Is my Pumpkin on a stick sunburned?
It is simple to determine whether your Pumpkin on a stick (your Solanum Integrifolium) has sunburn. Your plant will change color in this instance, beginning to turn yellow or white, much like it does on us.
As we saw above, if your Pumpkin on a stick receives too much water or not enough light, the leaves may also change color.
To find out if the yellow leaves have been sunburned, look at the part of the bottom that is tinted closer to the base. The yellow leaf is probably burnt and not something else if this portion stays greener.
Why are my Pumpkin on a stick leaves turning brown?
Most of the time, leaves of a Pumpkin on a stick that turn brown is a sign that your plant has been sunburned, it has probably been exposed to too much direct sunlight. Don’t panic, your plant probably won’t die from this, but its growth will take a hit.
Should I leave my Solanum Integrifolium in direct sunlight?
No! If your Solanum Integrifolium (or Pumpkin on a stick) has the symptoms described above, don’t leave it in direct sunlight, that’s the reason why your Pumpkin on a stick is in such a state!
As explained in the paragraph above, the solution is simple, just place your Pumpkin on a stick in a place where the light does not reach it directly, in this way and with a correct watering, your plant should resume its life rather quickly.
Why are my Solanum Integrifolium leaves drooping or wilting ?
This typically occurs when your Solanum Integrifolium gets dehydrated. Large plants are more at risk since they naturally require more water than smaller plants.
You may quickly determine if your Solanum Integrifolium plant needs water by under-weighing its pot; if it seems light, the soil and roots are probably fairly dry and require water.
If the soil in your plant’s pot is completely dry, you will need to start by moistening it so that the roots will also benefit from the water. A common mistake is to drown the Pumpkin on a stick right after a dry period thinking that it needs a lot of water.
This is true, but the easiest way to end it is to give too much water at once. Instead, you should water the soil properly, returning to a peaceful watering rhythm.
Caring Tips for Solanum Integrifolium
Your plant needs water to survive, but it’s crucial to balance the amount and timing of watering. As we previously mentioned, overwatering could be catastrophic for your Solanum Integrifolium.
The best way to know if your plant needs water or not is to touch the soil, if you feel it is still wet, it is probably a good idea to wait a few more days.
Always keep temperatures stable
It is also a good idea to keep your Solanum Integrifolium at a stable temperature (especially if it is kept indoors!). At GreenShack, we generally recommend staying in the 65 and 85 degrees F range. Of course, do not place your Solanum Integrifolium near a source of hot (or cold) air such as A/C units, radiators or the like.
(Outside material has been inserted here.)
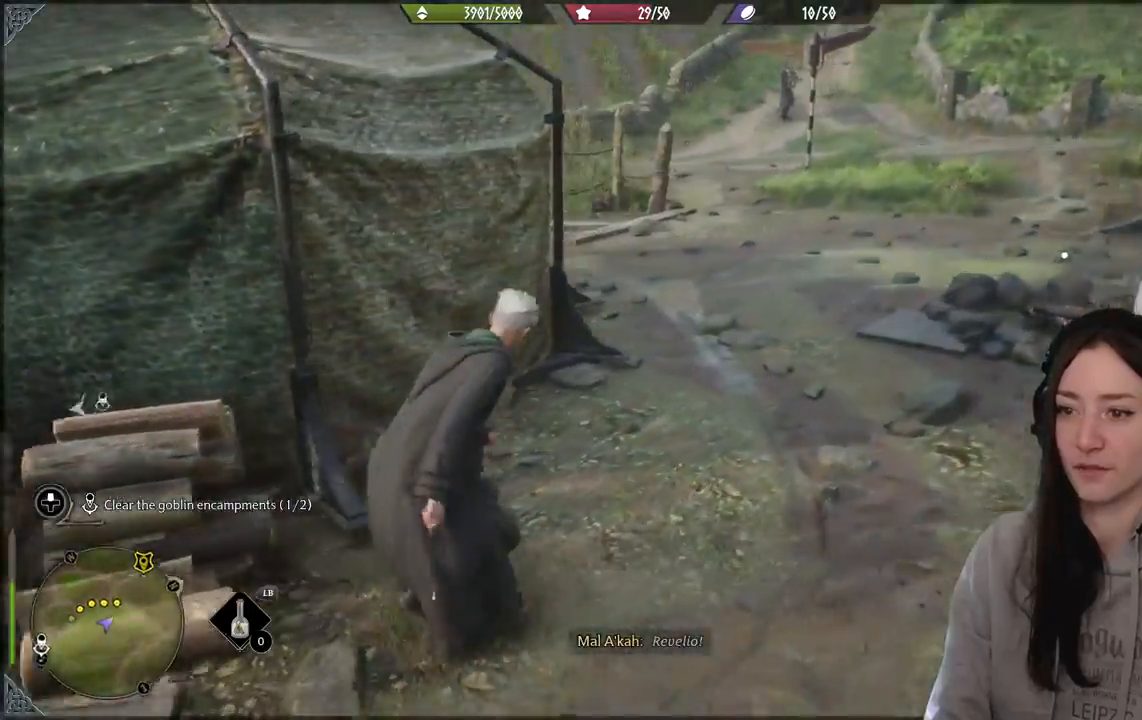
{"buttons": [], "left_stick": "up-right", "right_stick": "left", "events": [[183, "right_stick", "center"], [333, "right_stick", "left"]]}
Keep your Pumpkin on a stick Dust-Free
This one is about houseplants. Your indoor plants’ leaves get dusty just like your furniture does. The problem is that this might prevent photosynthesis from beginning, which would result in the plants gradually losing their color.
This would be a true journey into hell for your Pumpkin on a stick and would also satisfy the pests.
To remove the dust from the leaves of your plant, take a microfiber cloth and gently rub the leaves. You can wet the cloth to make it easier to remove the dust, but never use corrosive products (such as rubbing alcohol!)
Keep drainage in mind
If you have a tendency to overwater, you should be mindful of your drainage, and if they don’t already have them, we suggest selecting a saucer and a pot with drainage holes.
If your pots don’t already have holes in them, you can add volcanic rocks (or any other pebbles with holes) to the bottom of your pot in the meantime. This will assist in creating a channel and keep the water from pooling there for an extended period of time, protecting the roots from decay.